Trivium’s analysis centers on our daily, systematic monitoring of the Chinese policy environment. Each day, our analyst teams parse hundreds of sources, ranging from releases of major national policy documents, to reports issued by state-affiliated think tanks, to informal commentary published by obscure but influential policy advisors. We watch state press conferences, follow state, independent, and social media, and keep an eye on the pulse of the domestic conversation. New sources and new voices are added to our monitoring schedule as they emerge.
This daily discipline is the key to our work. Deep, consistent tracking over time gives our analysts a best-in-industry understanding of how China policy is changing and the drivers behind that change. It also positions us to detect small shifts in the tenor of the policy conversation that may indicate big changes to come.
For each of our clients, we select the developments that may impact their operations and discard the rest. We analyze potential impacts, and deliver those insights via regular reporting.

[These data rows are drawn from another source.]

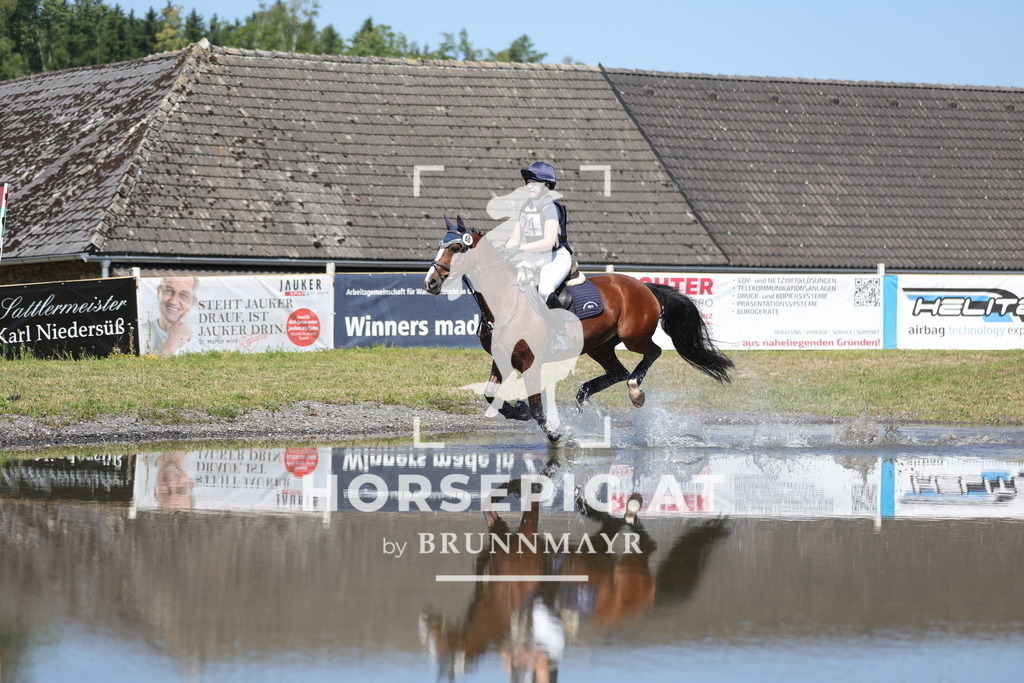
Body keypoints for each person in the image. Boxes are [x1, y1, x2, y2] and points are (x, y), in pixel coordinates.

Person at [503, 162, 573, 309]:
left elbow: (548, 242)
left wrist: (520, 249)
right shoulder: (526, 207)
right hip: (536, 258)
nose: (529, 186)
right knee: (511, 282)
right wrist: (503, 250)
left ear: (547, 185)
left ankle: (560, 329)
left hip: (555, 258)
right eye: (528, 182)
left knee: (545, 289)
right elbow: (515, 238)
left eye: (534, 183)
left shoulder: (551, 208)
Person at [148, 276, 199, 356]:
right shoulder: (138, 334)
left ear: (193, 302)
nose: (173, 301)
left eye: (184, 295)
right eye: (169, 291)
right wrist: (172, 343)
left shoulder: (200, 339)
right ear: (158, 292)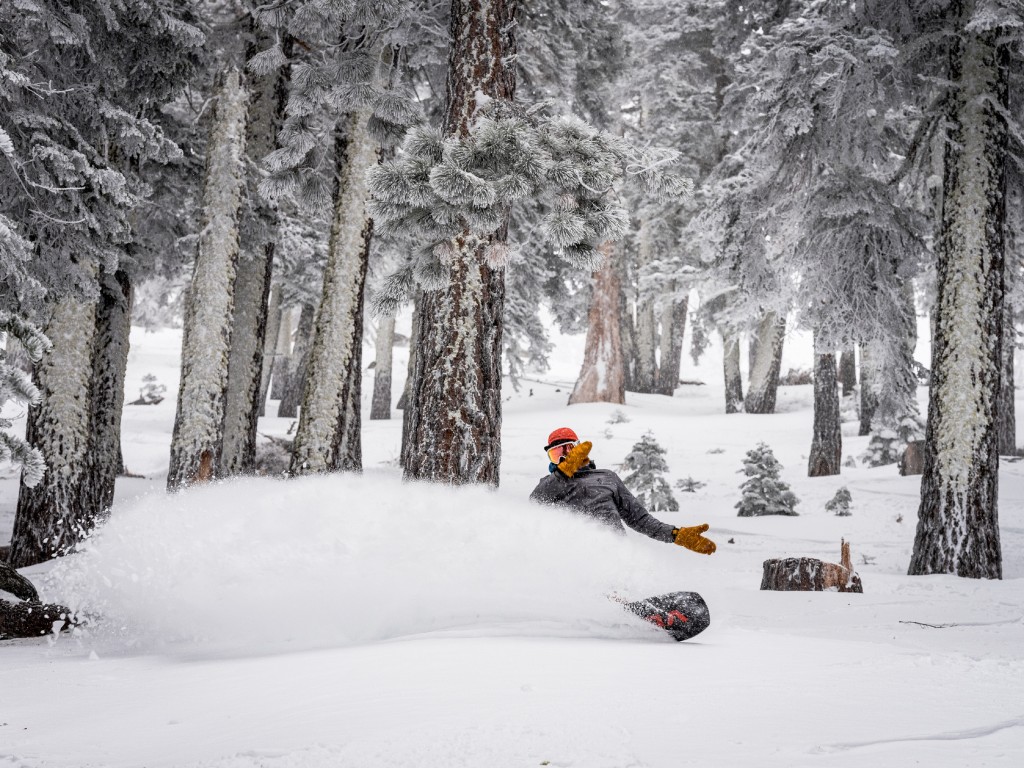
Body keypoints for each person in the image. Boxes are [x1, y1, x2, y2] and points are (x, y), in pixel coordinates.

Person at [529, 427, 717, 555]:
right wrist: (561, 475)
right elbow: (535, 504)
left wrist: (677, 535)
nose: (563, 457)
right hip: (576, 557)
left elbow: (640, 519)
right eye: (555, 454)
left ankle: (631, 603)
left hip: (615, 555)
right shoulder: (550, 484)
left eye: (568, 449)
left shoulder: (607, 477)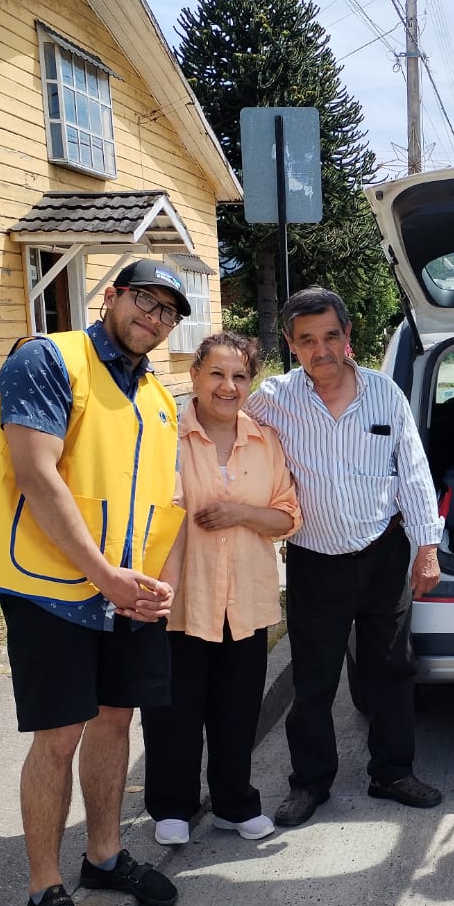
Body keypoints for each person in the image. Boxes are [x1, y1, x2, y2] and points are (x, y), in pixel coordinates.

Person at [0, 259, 191, 906]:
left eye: (168, 311)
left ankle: (104, 855)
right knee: (59, 735)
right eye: (144, 300)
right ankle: (45, 887)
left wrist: (156, 583)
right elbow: (35, 474)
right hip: (51, 588)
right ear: (111, 296)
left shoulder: (157, 396)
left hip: (127, 591)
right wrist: (103, 576)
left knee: (115, 722)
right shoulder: (47, 360)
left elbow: (163, 500)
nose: (153, 318)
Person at [245, 287, 445, 828]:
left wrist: (427, 549)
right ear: (291, 345)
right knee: (314, 679)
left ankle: (392, 772)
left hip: (383, 556)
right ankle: (310, 782)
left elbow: (414, 473)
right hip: (314, 561)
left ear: (348, 335)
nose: (322, 350)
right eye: (307, 340)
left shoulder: (385, 394)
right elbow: (224, 424)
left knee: (390, 670)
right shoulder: (273, 398)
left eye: (331, 336)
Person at [143, 331, 303, 846]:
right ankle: (172, 807)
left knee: (236, 710)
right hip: (182, 596)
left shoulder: (265, 440)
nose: (227, 386)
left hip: (246, 599)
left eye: (238, 376)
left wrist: (239, 513)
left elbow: (288, 516)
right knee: (174, 710)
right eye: (216, 373)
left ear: (250, 382)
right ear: (194, 376)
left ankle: (234, 805)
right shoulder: (166, 435)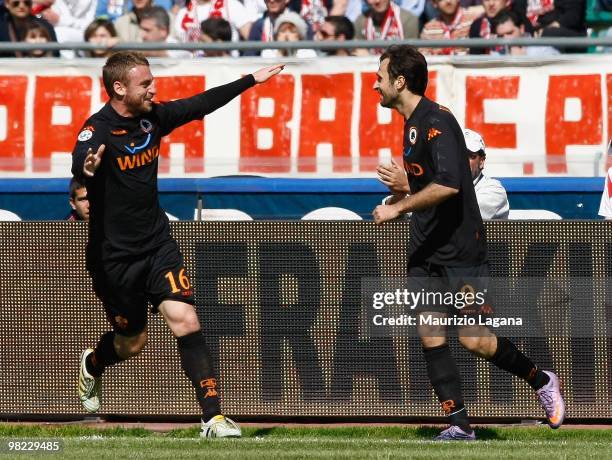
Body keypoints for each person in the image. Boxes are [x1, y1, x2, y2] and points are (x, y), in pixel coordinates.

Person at [71, 51, 284, 438]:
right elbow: (82, 159)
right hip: (114, 259)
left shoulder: (154, 118)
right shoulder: (98, 129)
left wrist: (250, 79)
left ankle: (213, 419)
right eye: (145, 83)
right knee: (131, 343)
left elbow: (200, 104)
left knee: (186, 320)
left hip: (157, 245)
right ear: (119, 88)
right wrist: (86, 168)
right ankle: (94, 363)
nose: (154, 88)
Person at [371, 45, 565, 441]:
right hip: (425, 250)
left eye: (380, 77)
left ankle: (541, 379)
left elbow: (449, 184)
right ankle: (460, 425)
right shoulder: (410, 125)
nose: (376, 85)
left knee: (475, 340)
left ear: (400, 81)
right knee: (430, 332)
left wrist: (400, 206)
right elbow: (432, 184)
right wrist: (401, 198)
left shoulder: (437, 121)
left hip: (460, 252)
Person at [378, 128, 509, 219]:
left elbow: (462, 214)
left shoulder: (493, 190)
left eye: (469, 155)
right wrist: (398, 197)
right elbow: (386, 212)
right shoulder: (432, 185)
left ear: (481, 161)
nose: (461, 160)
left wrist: (409, 186)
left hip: (473, 258)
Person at [353, 0, 419, 55]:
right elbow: (357, 52)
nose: (377, 1)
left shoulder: (408, 19)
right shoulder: (360, 21)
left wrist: (370, 57)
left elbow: (410, 56)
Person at [493, 9, 560, 56]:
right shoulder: (498, 53)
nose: (505, 39)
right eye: (501, 36)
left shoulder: (542, 48)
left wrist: (524, 60)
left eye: (510, 33)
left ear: (522, 29)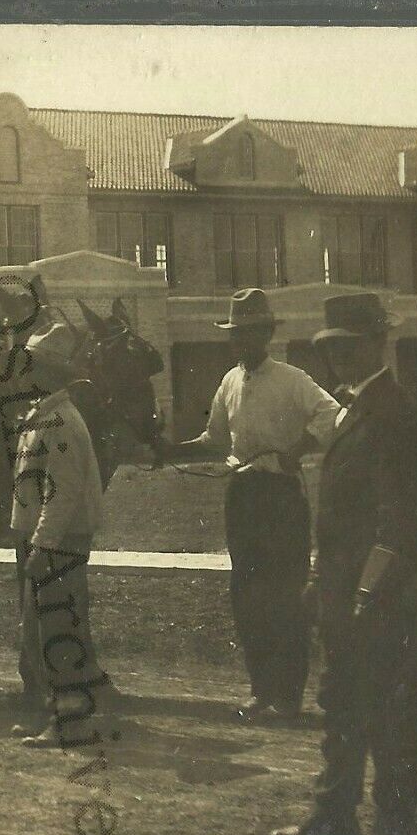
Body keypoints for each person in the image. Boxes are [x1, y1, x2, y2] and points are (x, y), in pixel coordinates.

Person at [271, 292, 417, 835]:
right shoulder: (354, 409)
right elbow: (339, 515)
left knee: (392, 718)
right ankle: (333, 816)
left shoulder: (394, 413)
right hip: (349, 591)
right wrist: (325, 582)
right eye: (331, 348)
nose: (339, 358)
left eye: (349, 346)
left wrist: (366, 588)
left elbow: (402, 520)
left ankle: (397, 833)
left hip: (386, 593)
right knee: (341, 701)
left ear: (377, 343)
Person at [176, 288, 340, 722]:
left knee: (285, 596)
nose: (240, 342)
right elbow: (214, 438)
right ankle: (261, 690)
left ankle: (287, 696)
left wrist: (298, 448)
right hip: (243, 497)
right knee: (247, 596)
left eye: (248, 333)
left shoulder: (292, 379)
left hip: (281, 497)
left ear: (266, 334)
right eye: (235, 334)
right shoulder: (230, 380)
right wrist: (167, 451)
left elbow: (332, 414)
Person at [7, 327, 113, 749]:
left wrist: (42, 543)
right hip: (50, 538)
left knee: (57, 630)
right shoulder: (43, 415)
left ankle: (71, 723)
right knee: (42, 629)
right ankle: (59, 715)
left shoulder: (61, 420)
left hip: (59, 541)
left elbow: (63, 490)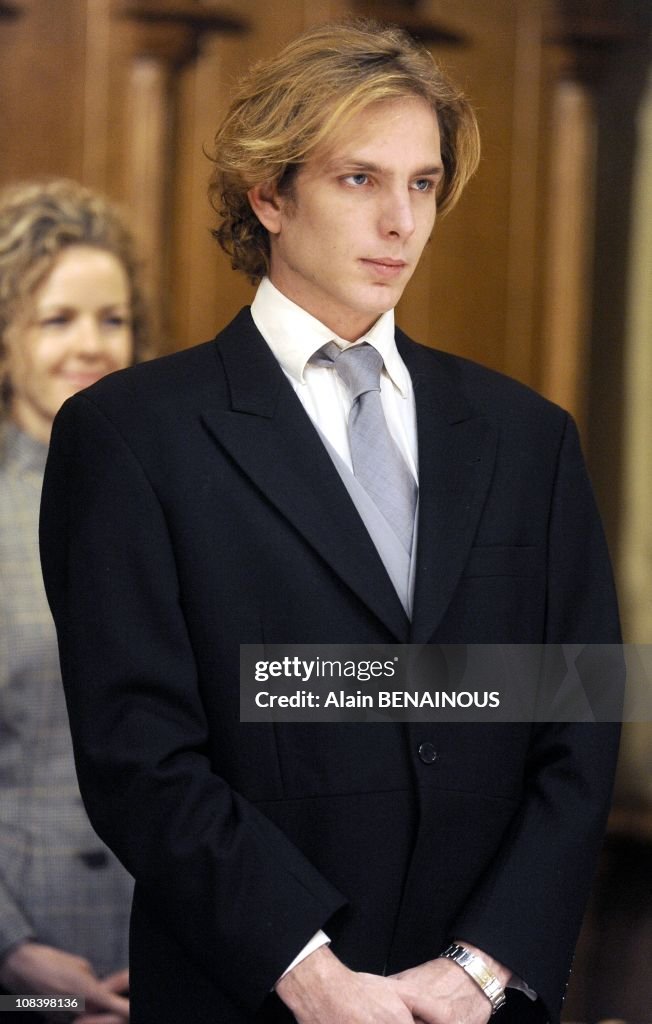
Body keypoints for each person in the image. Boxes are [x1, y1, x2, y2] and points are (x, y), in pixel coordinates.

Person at [39, 21, 621, 1024]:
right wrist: (312, 975)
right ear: (268, 194)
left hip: (480, 1003)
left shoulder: (528, 437)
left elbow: (578, 722)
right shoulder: (130, 436)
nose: (402, 220)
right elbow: (140, 754)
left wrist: (480, 969)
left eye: (424, 183)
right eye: (361, 179)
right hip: (251, 994)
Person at [0, 178, 148, 1023]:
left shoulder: (181, 504)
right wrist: (14, 952)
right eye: (58, 320)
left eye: (113, 318)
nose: (91, 344)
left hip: (176, 946)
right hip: (24, 962)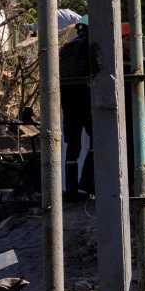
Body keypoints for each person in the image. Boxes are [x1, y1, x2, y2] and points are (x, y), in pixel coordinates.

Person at [57, 16, 93, 197]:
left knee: (72, 147)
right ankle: (87, 182)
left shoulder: (65, 49)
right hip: (86, 99)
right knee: (96, 139)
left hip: (68, 102)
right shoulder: (90, 46)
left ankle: (70, 191)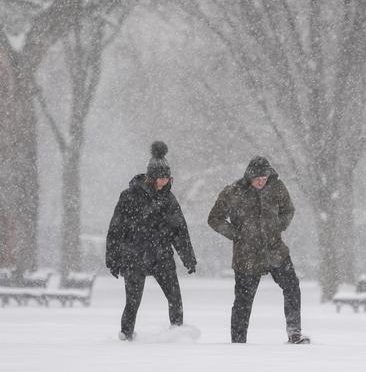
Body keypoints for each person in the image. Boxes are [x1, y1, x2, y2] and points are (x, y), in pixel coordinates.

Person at [208, 156, 309, 344]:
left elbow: (288, 210)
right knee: (243, 301)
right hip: (246, 255)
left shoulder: (277, 187)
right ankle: (238, 342)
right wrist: (236, 234)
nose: (262, 180)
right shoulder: (233, 192)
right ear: (249, 176)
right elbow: (214, 218)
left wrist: (279, 225)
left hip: (275, 250)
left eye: (265, 176)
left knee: (292, 287)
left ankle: (294, 332)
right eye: (258, 178)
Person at [105, 141, 197, 341]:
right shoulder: (129, 196)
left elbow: (179, 231)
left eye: (167, 178)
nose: (164, 182)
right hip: (134, 257)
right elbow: (116, 229)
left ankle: (178, 333)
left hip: (161, 256)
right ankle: (126, 335)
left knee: (175, 298)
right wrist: (112, 258)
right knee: (133, 301)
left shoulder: (169, 200)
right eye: (161, 178)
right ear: (151, 177)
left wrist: (188, 257)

We don’t only analyze what has already happened, we also track the state of China’s policy conversation as debates play out. In practice, that means we systematically collect public commentary by officials, policymakers, legal scholars, top scientists, and other policy advisors whose opinions are known to have weight and influence in the policymaking process. This gives our clients a peek into what China’s top leaders are hearing, and how they are thinking through social, economic, and technological issues, before big decisions are made.
We not only look at major developments and national-level policy initiatives, we also track micro-developments and local-level initiatives. That means our clients can follow the baby-steps leading up to major policy moves and market shifts, see the gaps between national policy and local implementation, and get a birds-eye view on the friction between top-down and bottom-up governance.
Trivium is not a quant shop. We add value by both ensuring our clients never miss an important development, and by illuminating the factors, motivations, and thinking driving Chinese policy. That’s not to say we ignore numbers and statistics – we don’t. But our primary focus is on understanding and communicating what China’s governance apparatus is trying to achieve, how it is trying to get there, what challenges it faces in doing so, and how all of that will impact you.
We operate on the principle that the most advanced technology available today is still the human brain. We do employ some machine-driven tools to assist us in collecting information quickly and efficiently, and we do often experiment with new technologies. But we believe that, when it comes to qualitative analysis, AI-driven tools have not yet advanced to the point that they can consistently and reliably synthesize better insights than – or supplant the experience and observations of – human beings. One day that will change, and so will we. But until it does, we will rely on a human-centered approach to policy analysis, an approach that focuses on discipline, experience, and a thirst for knowledge.
We collect only open-source, publicly available data, with no reliance on insider or material nonpublic information.